# Your objective
Give back exactly the stretch of data below from the line holding "(dxfusepcbnewfont true)" through the line holding "121.340999 97.940999 180))", both ends included, and leave the remaining lines out.

Saved entries:
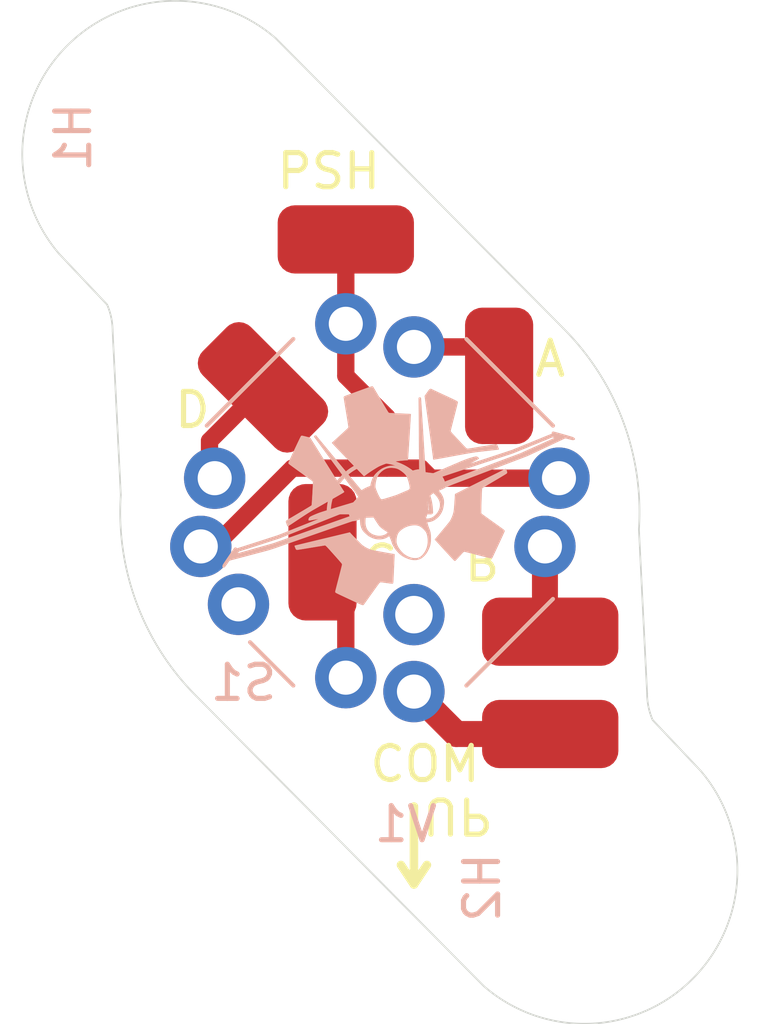
<source format=kicad_pcb>
(kicad_pcb (version 20221018) (generator pcbnew)

  (general
    (thickness 1.6)
  )

  (paper "A4")
  (layers
    (0 "F.Cu" signal)
    (31 "B.Cu" signal)
    (32 "B.Adhes" user "B.Adhesive")
    (33 "F.Adhes" user "F.Adhesive")
    (34 "B.Paste" user)
    (35 "F.Paste" user)
    (36 "B.SilkS" user "B.Silkscreen")
    (37 "F.SilkS" user "F.Silkscreen")
    (38 "B.Mask" user)
    (39 "F.Mask" user)
    (40 "Dwgs.User" user "User.Drawings")
    (41 "Cmts.User" user "User.Comments")
    (42 "Eco1.User" user "User.Eco1")
    (43 "Eco2.User" user "User.Eco2")
    (44 "Edge.Cuts" user)
    (45 "Margin" user)
    (46 "B.CrtYd" user "B.Courtyard")
    (47 "F.CrtYd" user "F.Courtyard")
    (48 "B.Fab" user)
    (49 "F.Fab" user)
  )

  (setup
    (pad_to_mask_clearance 0.05)
    (aux_axis_origin 117.840999 101.940999)
    (grid_origin 117.840999 101.940999)
    (pcbplotparams
      (layerselection 0x00010fc_ffffffff)
      (plot_on_all_layers_selection 0x0000000_00000000)
      (disableapertmacros false)
      (usegerberextensions true)
      (usegerberattributes false)
      (usegerberadvancedattributes true)
      (creategerberjobfile false)
      (dashed_line_dash_ratio 12.000000)
      (dashed_line_gap_ratio 3.000000)
      (svgprecision 6)
      (plotframeref false)
      (viasonmask false)
      (mode 1)
      (useauxorigin false)
      (hpglpennumber 1)
      (hpglpenspeed 20)
      (hpglpendiameter 15.000000)
      (dxfpolygonmode true)
      (dxfimperialunits true)
      (dxfusepcbnewfont true)
      (psnegative false)
      (psa4output false)
      (plotreference true)
      (plotvalue false)
      (plotinvisibletext false)
      (sketchpadsonfab false)
      (subtractmaskfromsilk false)
      (outputformat 1)
      (mirror false)
      (drillshape 0)
      (scaleselection 1)
      (outputdirectory "manufacturing/gerber/")
    )
  )

  (net 0 "")
  (net 1 "Net-(J1-Pad1)")
  (net 2 "Net-(J2-Pad1)")
  (net 3 "Net-(J3-Pad1)")
  (net 4 "Net-(J4-Pad1)")
  (net 5 "Net-(J5-Pad1)")
  (net 6 "Net-(J6-Pad1)")

  (footprint "KiCAD_Libraries:SolderWirePad_1x01_SMD_2x4mm" (layer "F.Cu") (at 121.340999 97.940999 180))

  (footprint "KiCAD_Libraries:SolderWirePad_1x01_SMD_2x4mm" (layer "F.Cu") (at 122.840999 105.440999 -90))

  (footprint "KiCAD_Libraries:SolderWirePad_1x01_SMD_2x4mm" (layer "F.Cu") (at 116.156807 103.112817))

  (footprint "KiCAD_Libraries:SolderWirePad_1x01_SMD_2x4mm" (layer "F.Cu") (at 114.410285 98.278225 45))

  (footprint "KiCAD_Libraries:SolderWirePad_1x01_SMD_2x4mm" (layer "F.Cu") (at 122.840999 108.440999 90))

  (footprint "KiCAD_Libraries:SolderWirePad_1x01_SMD_2x4mm" (layer "F.Cu") (at 116.840999 93.940999 90))

  (footprint "KiCAD_Libraries:RKJXM10" (layer "B.Cu") (at 117.840999 101.940999))

  (footprint "MountingHole:MountingHole_3mm" (layer "B.Cu") (at 123.840999 112.940999))

  (footprint "KiCAD_Libraries:OH_LOGO_NO_TEXT_11mm_5.9mm" (layer "B.Cu") (at 118.340999 101.440999 -160))

  (footprint "MountingHole:MountingHole_3mm" (layer "B.Cu") (at 111.840999 90.940999 180))

  (gr_line (start 112.452845 107.329153) (end 120.890999 115.830999)
    (stroke (width 0.05) (type solid)) (layer "Edge.Cuts") (tstamp 00000000-0000-0000-0000-00005edc9d80))
  (gr_line (start 125.847621 108.030937) (end 127.252977 109.516447)
    (stroke (width 0.05) (type solid)) (layer "Edge.Cuts") (tstamp 00000000-0000-0000-0000-00005edc9e0b))
  (gr_line (start 125.444358 102.444322) (end 125.684156 107.250066)
    (stroke (width 0.05) (type solid)) (layer "Edge.Cuts") (tstamp 00000000-0000-0000-0000-00005edc9f49))
  (gr_arc (start 127.252977 109.516447) (mid 127.006713 115.63049) (end 120.890999 115.830999)
    (stroke (width 0.05) (type solid)) (layer "Edge.Cuts") (tstamp 00000000-0000-0000-0000-00005eddd1c7))
  (gr_line (start 123.229153 96.552845) (end 114.790999 88.050999)
    (stroke (width 0.05) (type solid)) (layer "Edge.Cuts") (tstamp 00000000-0000-0000-0000-00005eddd441))
  (gr_arc (start 108.429021 94.365551) (mid 108.675285 88.251508) (end 114.790999 88.050999)
    (stroke (width 0.05) (type solid)) (layer "Edge.Cuts") (tstamp 00000000-0000-0000-0000-00005eddd442))
  (gr_arc (start 109.834377 95.851061) (mid 109.956537 96.233033) (end 109.997842 96.631932)
    (stroke (width 0.05) (type solid)) (layer "Edge.Cuts") (tstamp 00000000-0000-0000-0000-00005eddd444))
  (gr_line (start 110.23764 101.437676) (end 109.997842 96.631932)
    (stroke (width 0.05) (type solid)) (layer "Edge.Cuts") (tstamp 00000000-0000-0000-0000-00005eddd445))
  (gr_arc (start 112.452845 107.329153) (mid 110.708522 104.622822) (end 110.23764 101.437676)
    (stroke (width 0.05) (type solid)) (layer "Edge.Cuts") (tstamp 00000000-0000-0000-0000-00005eddd446))
  (gr_line (start 109.834377 95.851061) (end 108.429021 94.365551)
    (stroke (width 0.05) (type solid)) (layer "Edge.Cuts") (tstamp 00000000-0000-0000-0000-00005eddd447))
  (gr_arc (start 123.229153 96.552845) (mid 124.973476 99.259176) (end 125.444358 102.444322)
    (stroke (width 0.05) (type solid)) (layer "Edge.Cuts") (tstamp 00000000-0000-0000-0000-00005eddd4fb))
  (gr_arc (start 125.847621 108.030937) (mid 125.725461 107.648965) (end 125.684156 107.250066)
    (stroke (width 0.05) (type solid)) (layer "Edge.Cuts") (tstamp 66299629-57e0-4a81-9069-118fd91e3627))
  (gr_text "V1" (at 118.602999 111.084999) (layer "B.SilkS") (tstamp 2cb6b09d-2631-45ff-b1f6-f463d87725e3)
    (effects (font (size 1 1) (thickness 0.15)) (justify mirror))
  )
  (gr_text "PSH" (at 116.340999 91.940999) (layer "F.SilkS") (tstamp 4bfc3b76-06fe-476b-95c8-b0ef9243f5dd)
    (effects (font (size 1 1) (thickness 0.15)))
  )
  (gr_text "B" (at 120.840999 103.440999) (layer "F.SilkS") (tstamp 5f4ee7f6-c0af-4297-99a8-18fb7942b4e8)
    (effects (font (size 1 1) (thickness 0.15)))
  )
  (gr_text "D" (at 112.340999 98.940999) (layer "F.SilkS") (tstamp 69ee4638-f130-4599-9ecc-aa3f6a11888f)
    (effects (font (size 1 1) (thickness 0.15)))
  )
  (gr_text "A" (at 122.840999 97.440999) (layer "F.SilkS") (tstamp 9c1b1dc9-8ffc-43a2-b178-535c2340d98e)
    (effects (font (size 1 1) (thickness 0.15)))
  )
  (gr_text "C" (at 117.840999 103.440999) (layer "F.SilkS") (tstamp a7f76fc0-9b58-462d-850c-1f7cd33ca1dd)
    (effects (font (size 1 1) (thickness 0.15)))
  )
  (gr_text "COM\n" (at 119.165208 109.320867) (layer "F.SilkS") (tstamp a8ba8354-bbdd-4702-941b-43932d2df509)
    (effects (font (size 1 1) (thickness 0.15)))
  )
  (gr_text "↑" (at 118.840999 111.940999 180) (layer "F.SilkS") (tstamp a8d6ac54-59ff-4aa2-8352-1dd0a7956320)
    (effects (font (size 3 2) (thickness 0.25)) (justify mirror))
  )
  (gr_text "UP" (at 120.126999 110.830999 180) (layer "F.SilkS") (tstamp c6b942e6-c8da-4ed9-b2cd-b740cf286d2b)
    (effects (font (size 1 1) (thickness 0.15)) (justify mirror))
  )

  (segment (start 121.188999 97.092999) (end 121.340999 96.940999) (width 0.508) (layer "F.Cu") (net 1) (tstamp 438b769e-3b65-4d38-a5d5-7a2a71c3d1b4))
  (segment (start 118.840999 97.092999) (end 121.188999 97.092999) (width 0.508) (layer "F.Cu") (net 1) (tstamp 7ca6eabe-45ff-4595-94e8-d435e7a7ff99))
  (segment (start 122.685999 102.940999) (end 122.685999 105.285999) (width 0.762) (layer "F.Cu") (net 2) (tstamp 6f4b2a13-992f-4a07-b028-7cd04cc3862f))
  (segment (start 122.685999 105.285999) (end 122.840999 105.440999) (width 0.762) (layer "F.Cu") (net 2) (tstamp c62ac80a-a57c-43b0-8d62-ae1c1beb6ee9))
  (segment (start 116.840999 104.440999) (end 115.840999 103.440999) (width 0.508) (layer "F.Cu") (net 3) (tstamp 3b1ae9f4-7a00-4a12-a83d-aa56f584c289))
  (segment (start 116.840999 106.788999) (end 116.840999 104.440999) (width 0.508) (layer "F.Cu") (net 3) (tstamp 7d53b554-3f66-433e-98b0-8fdada5204f6))
  (segment (start 115.840999 103.440999) (end 115.840999 102.940999) (width 0.508) (layer "F.Cu") (net 3) (tstamp 94a9d9d3-7696-492e-9dc1-60410ac28f6b))
  (segment (start 112.840999 99.847511) (end 112.840999 100.940999) (width 0.508) (layer "F.Cu") (net 4) (tstamp 3176605b-43b0-4d83-8601-79d7a12a49e7))
  (segment (start 114.410285 98.278225) (end 112.840999 99.847511) (width 0.508) (layer "F.Cu") (net 4) (tstamp 3aeae117-44f8-4e64-b8d2-18b738c67dcb))
  (segment (start 116.840999 96.414999) (end 116.840999 93.940999) (width 0.508) (layer "F.Cu") (net 5) (tstamp 014b3c67-d654-464f-a692-55d37fe83d51))
  (segment (start 118.046449 99.146449) (end 118.046449 100.646449) (width 0.508) (layer "F.Cu") (net 5) (tstamp 30a990af-9354-45b2-8c47-2dd495b671da))
  (segment (start 116.840999 96.414999) (end 116.840999 97.940999) (width 0.508) (layer "F.Cu") (net 5) (tstamp 638801ae-a8b2-40da-b518-b20bf58e66c5))
  (segment (start 115.274001 100.646449) (end 118.046449 100.646449) (width 0.508) (layer "F.Cu") (net 5) (tstamp 63f6939c-248f-465f-b080-d32df5288bd9))
  (segment (start 123.096999 100.940999) (end 119.340999 100.940999) (width 0.508) (layer "F.Cu") (net 5) (tstamp 8f55e553-9676-44ad-b505-81b6f8aa4d4f))
  (segment (start 112.584999 102.940999) (end 112.979451 102.940999) (width 0.508) (layer "F.Cu") (net 5) (tstamp 8fa32059-ee90-4f4b-b600-36da01edd09b))
  (segment (start 112.979451 102.940999) (end 115.274001 100.646449) (width 0.508) (layer "F.Cu") (net 5) (tstamp 9608d2d4-29a9-4122-ac3f-9932d5b86875))
  (segment (start 119.046449 100.646449) (end 119.340999 100.940999) (width 0.508) (layer "F.Cu") (net 5) (tstamp 97ea56ad-95e5-4e46-8b90-d0d018875019))
  (segment (start 116.840999 97.940999) (end 118.046449 99.146449) (width 0.508) (layer "F.Cu") (net 5) (tstamp bf3e2ea4-bcb2-4b00-afd0-c94fc02c134e))
  (segment (start 118.046449 100.646449) (end 119.046449 100.646449) (width 0.508) (layer "F.Cu") (net 5) (tstamp de7575dd-be6d-4b4a-a271-5ec5bf0be399))
  (segment (start 120.084999 108.440999) (end 122.840999 108.440999) (width 0.762) (layer "F.Cu") (net 6) (tstamp 1d022968-3e77-4cdf-b33c-54116240db8f))
  (segment (start 118.840999 107.196999) (end 120.084999 108.440999) (width 0.762) (layer "F.Cu") (net 6) (tstamp 801e2017-8aeb-44fd-a98a-523a020c8cba))

)

</source>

# Task answer
      (dxfusepcbnewfont true)
      (psnegative false)
      (psa4output false)
      (plotreference true)
      (plotvalue false)
      (plotinvisibletext false)
      (sketchpadsonfab false)
      (subtractmaskfromsilk false)
      (outputformat 1)
      (mirror false)
      (drillshape 0)
      (scaleselection 1)
      (outputdirectory "manufacturing/gerber/")
    )
  )

  (net 0 "")
  (net 1 "Net-(J1-Pad1)")
  (net 2 "Net-(J2-Pad1)")
  (net 3 "Net-(J3-Pad1)")
  (net 4 "Net-(J4-Pad1)")
  (net 5 "Net-(J5-Pad1)")
  (net 6 "Net-(J6-Pad1)")

  (footprint "KiCAD_Libraries:SolderWirePad_1x01_SMD_2x4mm" (layer "F.Cu") (at 121.340999 97.940999 180))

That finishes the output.